How to tell a story without the help of live performance

“We wanted to write something reflective of the times, that could speak to positivity and change. I was always taught as an artist you have a responsibility to use your platform in a positive way. Usually you can accomplish that in live theater. You have time to go through all those emotions, say your message, have your moment. At home, it’s hard. How do we reach an audience from home?

“The first song we wrote is called ‘Piggy Bank for Charity.’ We talked to a Jewish woman who was terrorized for years by a white supremacy group. She practices tzedakah, in which she puts some of her money in piggy banks, and once a piggy bank is full, she gives it to charity. The song has a repetitive melody that resembles dropping money into a piggy bank.”
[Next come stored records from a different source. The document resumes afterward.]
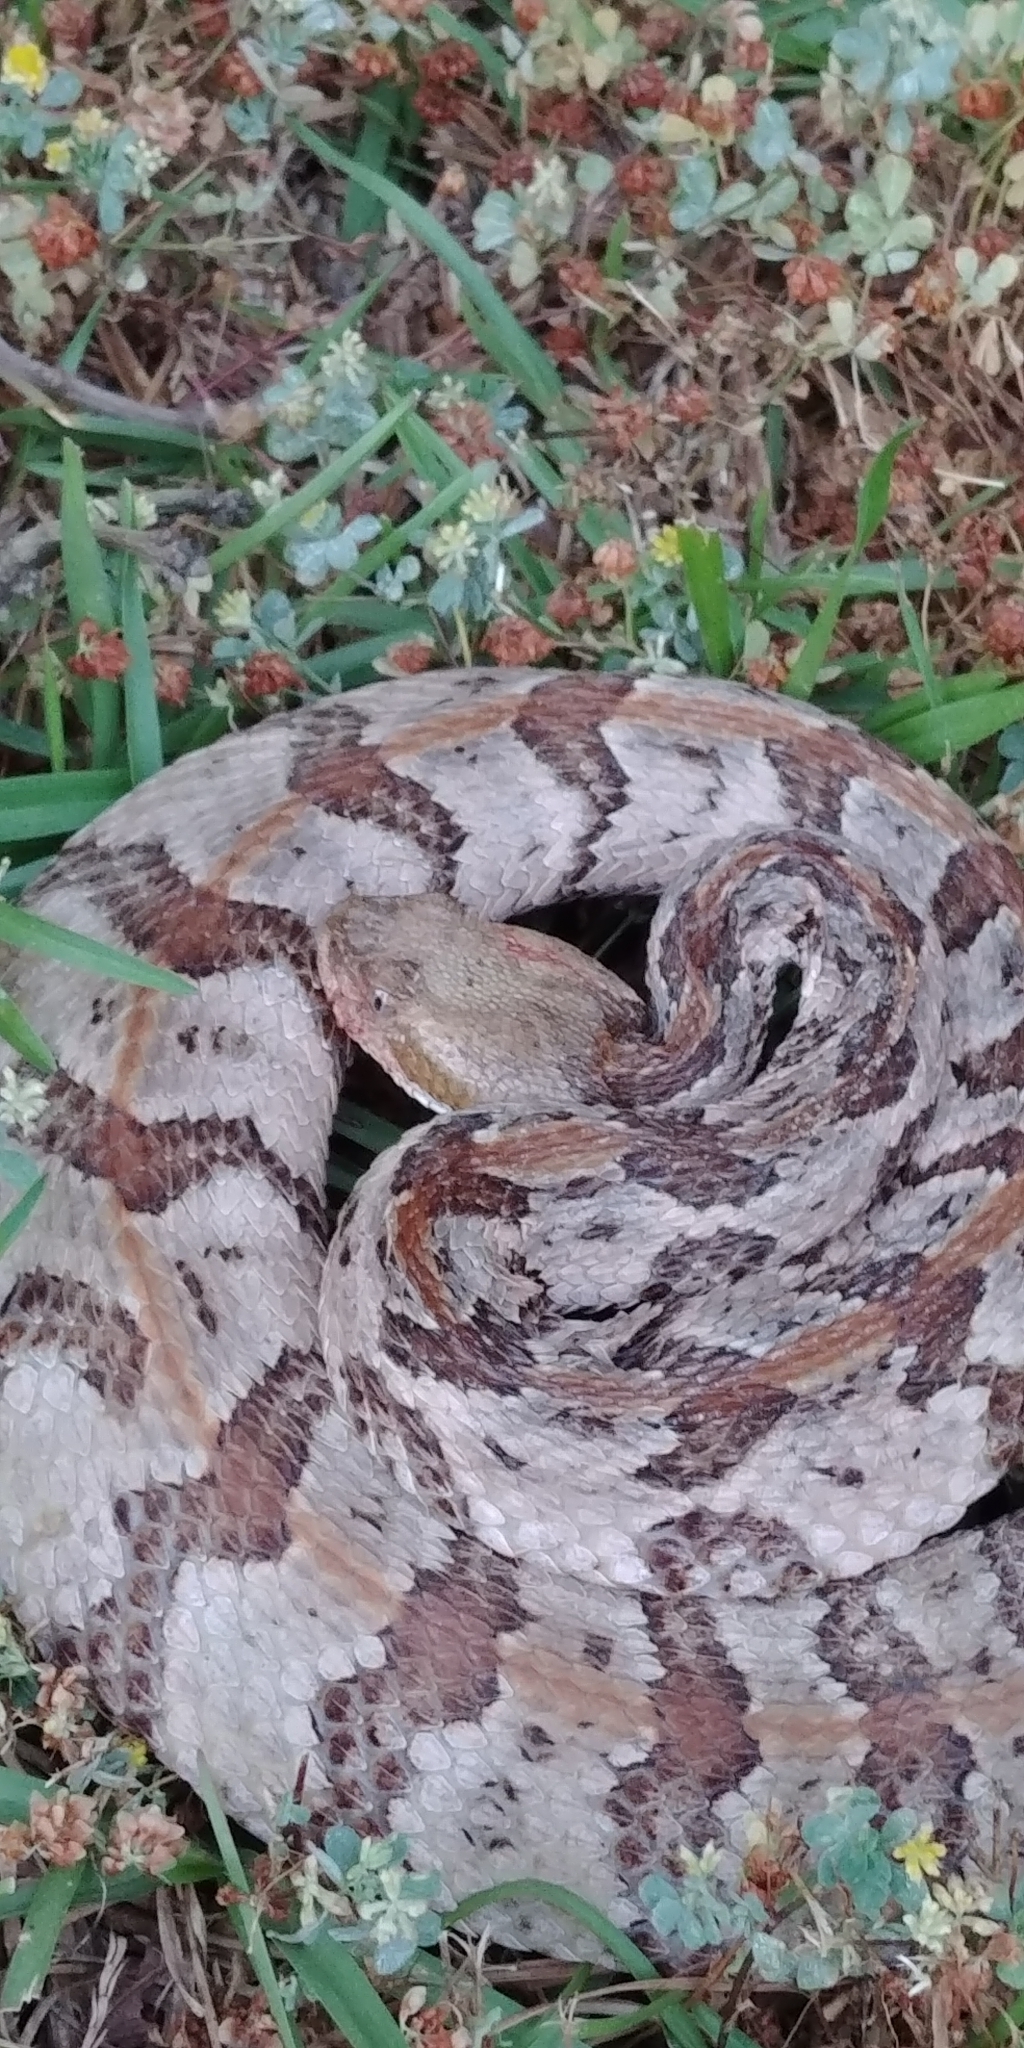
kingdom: Animalia
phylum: Chordata
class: Squamata
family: Viperidae
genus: Crotalus
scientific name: Crotalus horridus
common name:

On pulling the final product together

“We rehearsed literally a day before the show. We had booked the club a year in advance and wanted to do it live to save on studio costs. We gave the musicians the sheet music, got in the studio for a few hours, ran the songs, did a sound check the next day and then just did the show. We just had to make sure we had a good night—and we did.

“We are definitely continuing this work. We are writing new music and hope to have another album later this year.”